Potensi besar ini harus dilirik dan diseriusi, hal ini disandarkan pada pentingnya menyebarkan nilai-nilai kebaikan (nasyrul fikroh) dimanapun itu, melalui apapun itu, dan oleh siapapun itu. Strategi yang dilakukan dalam kegiatan membangun jaringan dakwah adalah dengan memanfaatkan perkembangan global connection yang dibawa oleh jejaring sosial. Aspek keuntungan yang diperoleh dengan pemanfaatan global connection ini antara lain dapat mempererat jalinan persaudaraan antara satu dengan lainnya juga dapat memberikan informasi dalam waktu yang singkat, dapat berdiskusi mengenal perkembangan Islam. Cara penyampaian yang variatif telah membuat dakwah Islamiyah via internet bisa menjangkau segmen yang luas.

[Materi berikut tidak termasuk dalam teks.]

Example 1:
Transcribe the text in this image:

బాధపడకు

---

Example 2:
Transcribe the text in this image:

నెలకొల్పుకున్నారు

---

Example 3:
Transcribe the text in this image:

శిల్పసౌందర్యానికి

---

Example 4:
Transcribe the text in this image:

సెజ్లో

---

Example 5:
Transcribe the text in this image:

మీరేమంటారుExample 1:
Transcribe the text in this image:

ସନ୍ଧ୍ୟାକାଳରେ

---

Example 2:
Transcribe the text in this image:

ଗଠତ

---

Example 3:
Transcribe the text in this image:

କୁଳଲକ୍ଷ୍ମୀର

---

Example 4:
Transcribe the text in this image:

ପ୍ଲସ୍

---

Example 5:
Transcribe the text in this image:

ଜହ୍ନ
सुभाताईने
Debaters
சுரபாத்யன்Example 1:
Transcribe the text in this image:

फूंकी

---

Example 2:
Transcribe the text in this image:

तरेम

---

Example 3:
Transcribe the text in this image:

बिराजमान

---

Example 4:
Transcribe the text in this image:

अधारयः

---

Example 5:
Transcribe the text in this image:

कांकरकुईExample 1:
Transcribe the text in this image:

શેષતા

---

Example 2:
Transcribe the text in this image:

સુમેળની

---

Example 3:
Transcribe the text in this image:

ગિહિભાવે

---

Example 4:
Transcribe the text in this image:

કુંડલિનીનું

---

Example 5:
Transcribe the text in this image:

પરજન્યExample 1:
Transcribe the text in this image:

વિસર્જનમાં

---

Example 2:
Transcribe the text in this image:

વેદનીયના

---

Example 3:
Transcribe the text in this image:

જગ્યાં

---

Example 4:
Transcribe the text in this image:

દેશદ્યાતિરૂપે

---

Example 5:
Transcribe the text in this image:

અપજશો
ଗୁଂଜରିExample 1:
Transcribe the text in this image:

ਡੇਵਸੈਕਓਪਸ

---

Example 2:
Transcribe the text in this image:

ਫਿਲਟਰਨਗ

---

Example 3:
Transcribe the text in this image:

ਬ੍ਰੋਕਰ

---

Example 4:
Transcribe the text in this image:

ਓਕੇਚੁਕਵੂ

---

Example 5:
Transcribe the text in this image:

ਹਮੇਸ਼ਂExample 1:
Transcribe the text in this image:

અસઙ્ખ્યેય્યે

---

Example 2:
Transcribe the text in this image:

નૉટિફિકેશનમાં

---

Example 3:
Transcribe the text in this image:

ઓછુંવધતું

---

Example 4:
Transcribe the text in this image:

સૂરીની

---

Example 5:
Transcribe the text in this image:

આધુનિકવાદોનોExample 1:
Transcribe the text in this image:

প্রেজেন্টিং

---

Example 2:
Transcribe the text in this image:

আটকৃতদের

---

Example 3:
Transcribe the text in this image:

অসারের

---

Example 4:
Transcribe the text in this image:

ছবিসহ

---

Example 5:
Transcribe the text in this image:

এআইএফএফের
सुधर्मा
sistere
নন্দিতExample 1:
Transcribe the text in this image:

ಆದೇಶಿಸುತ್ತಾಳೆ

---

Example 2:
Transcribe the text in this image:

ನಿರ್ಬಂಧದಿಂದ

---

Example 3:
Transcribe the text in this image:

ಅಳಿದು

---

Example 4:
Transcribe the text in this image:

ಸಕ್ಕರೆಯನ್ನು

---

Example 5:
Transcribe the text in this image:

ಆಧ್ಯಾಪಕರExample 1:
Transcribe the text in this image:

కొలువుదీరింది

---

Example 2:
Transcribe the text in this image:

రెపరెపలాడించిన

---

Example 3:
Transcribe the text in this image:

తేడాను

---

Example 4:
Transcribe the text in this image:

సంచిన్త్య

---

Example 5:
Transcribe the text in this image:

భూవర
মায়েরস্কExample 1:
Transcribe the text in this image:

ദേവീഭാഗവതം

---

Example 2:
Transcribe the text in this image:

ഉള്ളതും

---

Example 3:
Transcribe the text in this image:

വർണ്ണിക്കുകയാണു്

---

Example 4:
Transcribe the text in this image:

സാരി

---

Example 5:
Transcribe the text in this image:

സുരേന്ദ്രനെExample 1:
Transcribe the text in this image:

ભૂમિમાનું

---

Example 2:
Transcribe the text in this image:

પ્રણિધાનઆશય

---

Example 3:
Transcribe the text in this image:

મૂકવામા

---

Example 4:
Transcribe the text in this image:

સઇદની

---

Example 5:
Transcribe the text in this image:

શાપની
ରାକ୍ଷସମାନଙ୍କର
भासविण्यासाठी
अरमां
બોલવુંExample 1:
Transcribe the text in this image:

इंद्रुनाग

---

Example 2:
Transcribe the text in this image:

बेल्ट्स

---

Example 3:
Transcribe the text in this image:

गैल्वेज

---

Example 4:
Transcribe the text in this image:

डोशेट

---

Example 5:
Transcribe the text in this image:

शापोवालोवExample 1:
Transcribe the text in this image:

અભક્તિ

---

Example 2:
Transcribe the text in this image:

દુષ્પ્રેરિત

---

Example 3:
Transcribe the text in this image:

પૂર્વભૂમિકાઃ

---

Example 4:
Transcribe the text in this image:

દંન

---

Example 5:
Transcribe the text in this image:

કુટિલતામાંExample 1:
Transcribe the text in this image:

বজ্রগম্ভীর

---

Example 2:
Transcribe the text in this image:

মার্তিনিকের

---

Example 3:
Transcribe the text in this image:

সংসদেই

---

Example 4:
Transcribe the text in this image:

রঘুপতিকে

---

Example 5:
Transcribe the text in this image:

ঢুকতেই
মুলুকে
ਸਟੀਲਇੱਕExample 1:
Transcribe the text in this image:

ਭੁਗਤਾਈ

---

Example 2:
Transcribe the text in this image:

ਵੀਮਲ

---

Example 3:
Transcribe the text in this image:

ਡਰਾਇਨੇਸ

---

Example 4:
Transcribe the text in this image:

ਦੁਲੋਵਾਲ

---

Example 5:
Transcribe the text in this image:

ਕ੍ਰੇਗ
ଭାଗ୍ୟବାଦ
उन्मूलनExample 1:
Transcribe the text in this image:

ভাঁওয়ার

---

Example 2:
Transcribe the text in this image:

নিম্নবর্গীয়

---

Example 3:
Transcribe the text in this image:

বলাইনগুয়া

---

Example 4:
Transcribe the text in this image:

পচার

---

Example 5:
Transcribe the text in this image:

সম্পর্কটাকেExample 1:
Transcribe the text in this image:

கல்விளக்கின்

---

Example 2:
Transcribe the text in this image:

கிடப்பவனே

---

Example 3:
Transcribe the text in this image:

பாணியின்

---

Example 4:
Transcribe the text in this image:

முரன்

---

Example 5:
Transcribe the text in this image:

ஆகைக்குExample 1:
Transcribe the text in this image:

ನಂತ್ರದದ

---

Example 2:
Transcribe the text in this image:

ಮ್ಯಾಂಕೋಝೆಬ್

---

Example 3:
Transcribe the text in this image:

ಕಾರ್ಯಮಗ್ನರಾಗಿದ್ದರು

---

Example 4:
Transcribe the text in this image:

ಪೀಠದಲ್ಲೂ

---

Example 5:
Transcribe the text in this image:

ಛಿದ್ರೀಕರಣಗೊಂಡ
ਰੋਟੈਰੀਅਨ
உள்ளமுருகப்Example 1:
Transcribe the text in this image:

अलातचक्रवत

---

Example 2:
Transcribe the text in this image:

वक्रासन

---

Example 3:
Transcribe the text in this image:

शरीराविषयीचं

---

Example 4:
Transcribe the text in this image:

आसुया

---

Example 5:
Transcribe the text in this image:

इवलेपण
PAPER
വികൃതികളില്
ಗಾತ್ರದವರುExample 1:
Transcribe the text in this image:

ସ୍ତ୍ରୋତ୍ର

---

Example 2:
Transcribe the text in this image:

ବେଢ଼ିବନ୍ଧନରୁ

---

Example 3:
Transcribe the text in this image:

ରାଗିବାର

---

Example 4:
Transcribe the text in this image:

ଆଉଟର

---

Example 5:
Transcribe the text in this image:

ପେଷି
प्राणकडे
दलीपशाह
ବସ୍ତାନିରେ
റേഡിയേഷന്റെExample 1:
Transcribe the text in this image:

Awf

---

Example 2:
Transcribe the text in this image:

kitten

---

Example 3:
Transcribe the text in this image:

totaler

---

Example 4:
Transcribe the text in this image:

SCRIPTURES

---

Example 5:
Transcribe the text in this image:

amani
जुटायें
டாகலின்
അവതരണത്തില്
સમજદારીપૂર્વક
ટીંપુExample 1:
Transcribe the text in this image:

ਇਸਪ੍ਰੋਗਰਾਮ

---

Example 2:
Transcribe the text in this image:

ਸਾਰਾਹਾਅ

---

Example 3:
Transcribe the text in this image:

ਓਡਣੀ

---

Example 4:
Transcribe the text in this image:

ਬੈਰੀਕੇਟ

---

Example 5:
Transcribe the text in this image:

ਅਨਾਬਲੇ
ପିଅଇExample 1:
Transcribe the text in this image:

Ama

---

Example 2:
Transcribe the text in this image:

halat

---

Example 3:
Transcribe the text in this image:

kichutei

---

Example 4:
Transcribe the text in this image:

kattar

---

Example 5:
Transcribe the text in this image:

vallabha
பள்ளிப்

Kita memang manusia biasa yang tak lepas dari khilaf, salah dan dosa. Bukan berarti saat kita membagikan ilmu yang kita miliki pada orang lain itu tandanya kita lebih pintar. Bukan, itu salah besar ! Tapi posisi kita di sini adalah untuk saling mengingatkan sebagaimana Islam sebagai Rahmatal lil ‘Alamien (karunia bagi seluruh ummat manusia tanpa kecuali). Dengan aktivitas dakwah, keberlangsungan dan tegaknya Islam akan terjaga. Dakwah merupakan ucapan dan pekerjaan yang terbaik, karena dakwah adalah pekerjaan makhluk terbaik yakni para Nabi dan Rasul. []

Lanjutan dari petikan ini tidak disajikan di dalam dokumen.